Surely you bought a few books via online book stores as Amazon or Barnes and Noble. If you are a movie lover you may have come across the DVD rental service Netflix. It establishes the old principle of recommendation and collaborative-based word-of-mouth exchange in electronic form.
Collaborative filtering is one of the biggest sub-domains of information retrieval. In general collaborative filtering is composed out of the steps filtering and collaborating. Filtering describes the process of performing automated predictions. Input data for filtering is generated by the collaborating process where preference information from many users is put together. Collaborative filtering is characterized by the option to choose from many options, specific user preferences and the assumption that users who agreed on certain items in the past will continue to do so in the future, i.e. the intra-user preference correlations are static over time. Let us talk about the example Netflix.
Every day Netflix sends 1.6 millions DVDs to more than seven million customers. Subscribers can choose 90,000 DVD titles, 6,000 movies and TV episodes from 200+ genres. The core of Netflix is their movie rating system. This recommendation system, also known as collaborative filtering, works as follows: Customers may rate the seen movies on a 5-band star scale from strongly dislike to strongly like. These ratings are written to a huge database and are used to make movie recommendations for customers what they should rent next. Currently Netflix has about 2 billion member ratings with the average member having about 200 movie ratings. These predictions rely on how much customers are going to appreciate a movie based on their movie preferences. The secrets are the machine learning techniques that are used on individual ratings to forecast how much you like related movies and take advantages of those insights to suggest movies you are likely to enjoy and thus keep the customers happy and loyal. Customer satisfaction is at 90%. About 60% of the Netflix customers choose their movies based on their individual recommendations. The prediction accuracy mostly on the number of ratings movies have and the number of users with similar preferences.
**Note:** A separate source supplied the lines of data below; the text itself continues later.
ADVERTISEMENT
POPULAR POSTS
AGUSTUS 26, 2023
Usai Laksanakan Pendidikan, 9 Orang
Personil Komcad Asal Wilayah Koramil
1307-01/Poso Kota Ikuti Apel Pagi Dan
The performance depends also on how well Netflix can judge you by the number your rating you provided but also on the noise in the ratings, i.e. user ratings vary with mood, time and whether you entered ratings on behalf of your family members among other things. Scores by the Netflix recommendation system Cinematch are accurate to a half star approximately 75% of the time. To improve this performance Netflix launched the Netflix Prize which provides the winner with Grand Prize of $1 million who manages to improve the prediction accuracy by 10% but also annual progress cash awards of $50,000. The competition data set has 100,480,507 ratings on 17,770 movies from 480,189 unidentified Netflix members. The currently best contest entry managed an improvement of slightly less than 9%. Yehuda Koren, Robert Bell and Chris Volinsky from the AT&T Research Labs and progress award winner from 2007 used a collaborative filtering approach based matrix factorization and on the k-nearest neighbours algorithm where a customer-movie preference is interpolated from ratings of similar movies and customers.
The images above show tables representing the user item matrix, i.e. each row representing a user and each column representing the user rating for a particular movie. The goal is to predict those ratings the customer would assign to the movie once he has watched and evaluated it. Prediction is based on user profiles which indicate similiar interests, i.e. as inferred by the movies which were rated and which movies actually were watched. In the example above Jack and Tom share similiar movie preferences and we try to predict our own rating for movie I4 which turns out to be 4.5 for this particular case given that Jack and Tom voted 4 and 5 for this movie, respectively.